L'agression de deux soignants et de plusieurs sapeurs-pompiers au sein des urgences du CHU Pasteur 2, ce lundi 8 juin 2026 au matin, suscite de nouvelles réactions. Après la condamnation du maire de Nice, Éric Ciotti, le syndicat Force ouvrière du CHU de Nice fait part de son inquiétude face à la répétition de ce type d'incidents.
Les faits
Selon les premiers éléments recueillis, l'alerte a été déclenchée à 10 h 06 au service des urgences de Pasteur 2 après l'agression présumée de deux membres du personnel soignant par un homme pris en charge par les sapeurs-pompiers. L'individu aurait également adopté un comportement violent à l'égard des pompiers durant son transport.
Les deux soignants ainsi que les sapeurs-pompiers ont annoncé leur intention de déposer plainte.

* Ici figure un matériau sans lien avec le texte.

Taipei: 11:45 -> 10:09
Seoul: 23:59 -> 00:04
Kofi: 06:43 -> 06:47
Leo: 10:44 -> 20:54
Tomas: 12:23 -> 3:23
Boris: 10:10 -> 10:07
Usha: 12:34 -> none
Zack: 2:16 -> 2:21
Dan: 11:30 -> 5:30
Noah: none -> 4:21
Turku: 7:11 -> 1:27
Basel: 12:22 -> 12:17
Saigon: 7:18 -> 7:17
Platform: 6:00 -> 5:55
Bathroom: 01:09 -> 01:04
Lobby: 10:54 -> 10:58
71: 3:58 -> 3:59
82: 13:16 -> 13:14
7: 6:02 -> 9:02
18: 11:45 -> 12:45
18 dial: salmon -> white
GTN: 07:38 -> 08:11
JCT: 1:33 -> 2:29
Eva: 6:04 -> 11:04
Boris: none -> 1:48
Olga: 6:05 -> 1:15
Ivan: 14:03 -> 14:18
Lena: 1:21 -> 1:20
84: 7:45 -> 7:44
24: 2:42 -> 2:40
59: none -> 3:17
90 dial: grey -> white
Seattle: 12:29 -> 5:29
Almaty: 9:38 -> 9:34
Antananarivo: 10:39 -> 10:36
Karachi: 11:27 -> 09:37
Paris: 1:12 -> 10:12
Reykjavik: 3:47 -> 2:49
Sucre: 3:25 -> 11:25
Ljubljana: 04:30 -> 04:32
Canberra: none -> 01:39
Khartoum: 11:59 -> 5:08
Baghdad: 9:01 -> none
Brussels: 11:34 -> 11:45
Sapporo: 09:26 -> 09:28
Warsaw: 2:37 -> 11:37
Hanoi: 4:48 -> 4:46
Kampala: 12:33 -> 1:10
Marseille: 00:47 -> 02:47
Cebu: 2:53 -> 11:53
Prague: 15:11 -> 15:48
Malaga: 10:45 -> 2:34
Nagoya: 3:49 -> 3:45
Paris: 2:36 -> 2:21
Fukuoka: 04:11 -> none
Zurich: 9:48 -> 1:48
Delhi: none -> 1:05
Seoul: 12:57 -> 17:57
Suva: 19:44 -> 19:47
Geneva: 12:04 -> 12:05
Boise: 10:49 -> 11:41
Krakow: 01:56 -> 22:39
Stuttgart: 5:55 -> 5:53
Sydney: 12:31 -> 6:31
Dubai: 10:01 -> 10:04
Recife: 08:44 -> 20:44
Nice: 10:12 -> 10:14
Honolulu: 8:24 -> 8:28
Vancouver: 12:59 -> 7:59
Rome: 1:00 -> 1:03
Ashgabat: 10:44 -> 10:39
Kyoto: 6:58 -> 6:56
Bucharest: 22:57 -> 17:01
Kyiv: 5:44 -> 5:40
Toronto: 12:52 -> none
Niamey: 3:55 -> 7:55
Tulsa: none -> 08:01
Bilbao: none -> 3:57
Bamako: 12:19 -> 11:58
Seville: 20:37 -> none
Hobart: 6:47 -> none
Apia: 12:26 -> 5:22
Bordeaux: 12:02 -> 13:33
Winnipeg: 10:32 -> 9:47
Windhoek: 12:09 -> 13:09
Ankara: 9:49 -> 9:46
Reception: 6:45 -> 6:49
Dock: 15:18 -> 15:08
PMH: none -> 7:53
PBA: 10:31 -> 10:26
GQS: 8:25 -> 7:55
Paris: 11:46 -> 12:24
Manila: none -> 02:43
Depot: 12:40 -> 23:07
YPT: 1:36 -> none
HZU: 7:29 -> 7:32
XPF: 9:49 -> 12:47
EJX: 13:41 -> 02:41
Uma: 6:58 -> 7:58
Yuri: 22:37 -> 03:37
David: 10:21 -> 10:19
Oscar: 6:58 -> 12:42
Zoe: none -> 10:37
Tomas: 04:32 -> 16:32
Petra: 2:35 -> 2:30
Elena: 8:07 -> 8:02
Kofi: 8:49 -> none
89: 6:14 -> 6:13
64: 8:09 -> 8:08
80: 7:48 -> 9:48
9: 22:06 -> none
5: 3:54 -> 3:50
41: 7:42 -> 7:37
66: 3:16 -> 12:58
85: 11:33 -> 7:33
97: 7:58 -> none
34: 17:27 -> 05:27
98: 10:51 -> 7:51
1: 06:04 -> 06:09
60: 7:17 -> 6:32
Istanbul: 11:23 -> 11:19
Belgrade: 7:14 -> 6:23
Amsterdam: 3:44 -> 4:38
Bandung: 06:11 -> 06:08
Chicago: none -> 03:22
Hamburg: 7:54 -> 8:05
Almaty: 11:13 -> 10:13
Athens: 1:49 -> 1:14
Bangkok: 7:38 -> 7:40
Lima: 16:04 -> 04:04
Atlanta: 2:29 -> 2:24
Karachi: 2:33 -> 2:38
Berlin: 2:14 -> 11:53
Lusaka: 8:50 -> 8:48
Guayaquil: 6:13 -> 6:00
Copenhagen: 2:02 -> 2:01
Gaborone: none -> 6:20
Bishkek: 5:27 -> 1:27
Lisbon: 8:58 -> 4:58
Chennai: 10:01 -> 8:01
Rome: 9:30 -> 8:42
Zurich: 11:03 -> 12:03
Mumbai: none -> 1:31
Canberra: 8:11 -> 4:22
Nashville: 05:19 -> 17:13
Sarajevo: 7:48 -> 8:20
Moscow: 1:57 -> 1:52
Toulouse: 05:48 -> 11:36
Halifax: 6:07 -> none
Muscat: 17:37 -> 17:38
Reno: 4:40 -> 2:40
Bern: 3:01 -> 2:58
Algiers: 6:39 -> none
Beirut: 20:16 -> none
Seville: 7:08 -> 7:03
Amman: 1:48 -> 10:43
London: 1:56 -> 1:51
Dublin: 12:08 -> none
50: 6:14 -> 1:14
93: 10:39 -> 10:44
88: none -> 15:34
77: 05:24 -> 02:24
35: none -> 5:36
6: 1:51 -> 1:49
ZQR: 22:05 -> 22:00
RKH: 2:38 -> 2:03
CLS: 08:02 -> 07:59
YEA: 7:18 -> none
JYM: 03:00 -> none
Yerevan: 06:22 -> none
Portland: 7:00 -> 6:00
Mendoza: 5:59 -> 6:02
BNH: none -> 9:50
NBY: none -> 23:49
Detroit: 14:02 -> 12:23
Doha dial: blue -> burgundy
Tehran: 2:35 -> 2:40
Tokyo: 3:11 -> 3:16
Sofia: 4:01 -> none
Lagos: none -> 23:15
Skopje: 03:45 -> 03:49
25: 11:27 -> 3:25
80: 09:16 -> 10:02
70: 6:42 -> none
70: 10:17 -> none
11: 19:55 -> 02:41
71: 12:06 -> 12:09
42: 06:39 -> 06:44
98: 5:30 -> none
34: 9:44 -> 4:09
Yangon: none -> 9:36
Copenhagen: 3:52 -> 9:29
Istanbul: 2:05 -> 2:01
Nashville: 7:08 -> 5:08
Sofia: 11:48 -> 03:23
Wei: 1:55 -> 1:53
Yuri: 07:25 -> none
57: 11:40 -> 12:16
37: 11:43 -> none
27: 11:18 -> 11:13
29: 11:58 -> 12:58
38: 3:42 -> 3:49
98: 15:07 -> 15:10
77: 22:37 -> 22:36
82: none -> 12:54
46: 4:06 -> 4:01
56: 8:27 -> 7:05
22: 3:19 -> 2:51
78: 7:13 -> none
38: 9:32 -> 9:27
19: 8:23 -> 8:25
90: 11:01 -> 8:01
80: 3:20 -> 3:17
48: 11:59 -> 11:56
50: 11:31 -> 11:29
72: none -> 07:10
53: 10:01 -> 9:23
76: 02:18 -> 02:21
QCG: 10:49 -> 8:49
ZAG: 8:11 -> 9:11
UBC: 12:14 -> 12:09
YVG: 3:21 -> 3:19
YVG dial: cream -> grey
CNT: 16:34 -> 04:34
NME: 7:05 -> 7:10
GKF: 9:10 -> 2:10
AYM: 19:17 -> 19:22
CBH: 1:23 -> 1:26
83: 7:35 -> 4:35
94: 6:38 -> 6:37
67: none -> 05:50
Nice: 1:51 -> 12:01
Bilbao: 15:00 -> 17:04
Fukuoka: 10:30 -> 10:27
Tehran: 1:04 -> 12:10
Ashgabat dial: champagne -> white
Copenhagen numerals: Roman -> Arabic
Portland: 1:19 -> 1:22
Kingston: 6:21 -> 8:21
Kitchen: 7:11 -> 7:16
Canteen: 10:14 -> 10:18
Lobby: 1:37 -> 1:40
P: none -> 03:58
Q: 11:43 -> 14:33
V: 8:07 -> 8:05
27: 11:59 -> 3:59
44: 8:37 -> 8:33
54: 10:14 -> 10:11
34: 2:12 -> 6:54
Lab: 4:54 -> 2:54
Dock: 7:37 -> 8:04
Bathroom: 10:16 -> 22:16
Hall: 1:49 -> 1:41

La réaction de Force ouvrière
Dans un communiqué, le secrétaire général de Force ouvrière du CHU de Nice, Michel Fuentes, indique que l'organisation syndicale est très inquiète après cette nouvelle agression. Le syndicat estime que les violences ne concernent pas uniquement le service des urgences mais l'ensemble des services de l'établissement.
Force ouvrière, qui redoute une banalisation de la situation, souligne également craindre une aggravation à l'approche de la saison estivale, période traditionnellement marquée par une hausse de l'activité des établissements de santé sur la Côte d'Azur.
Les demandes du syndicat
Face à cette situation, le syndicat demande la tenue d'un F3SCT (Formation spécialisée en santé, sécurité et conditions de travail) extraordinaire. Il sollicite également une rencontre avec le maire de Nice, appelé à devenir président du conseil de surveillance du CHU de Nice.
La condamnation d'Éric Ciotti
Dans un message publié sur le réseau social X, Éric Ciotti avait condamné ce lundi matin avec la plus grande fermeté l'agression des soignants et des sapeurs-pompiers. Les pompiers, les médecins, infirmiers, aides-soignants et l'ensemble du personnel hospitalier sont là pour soigner et sauver des vies. Aucune violence à leur encontre n'est acceptable, avait-il déclaré, en adressant son soutien aux victimes.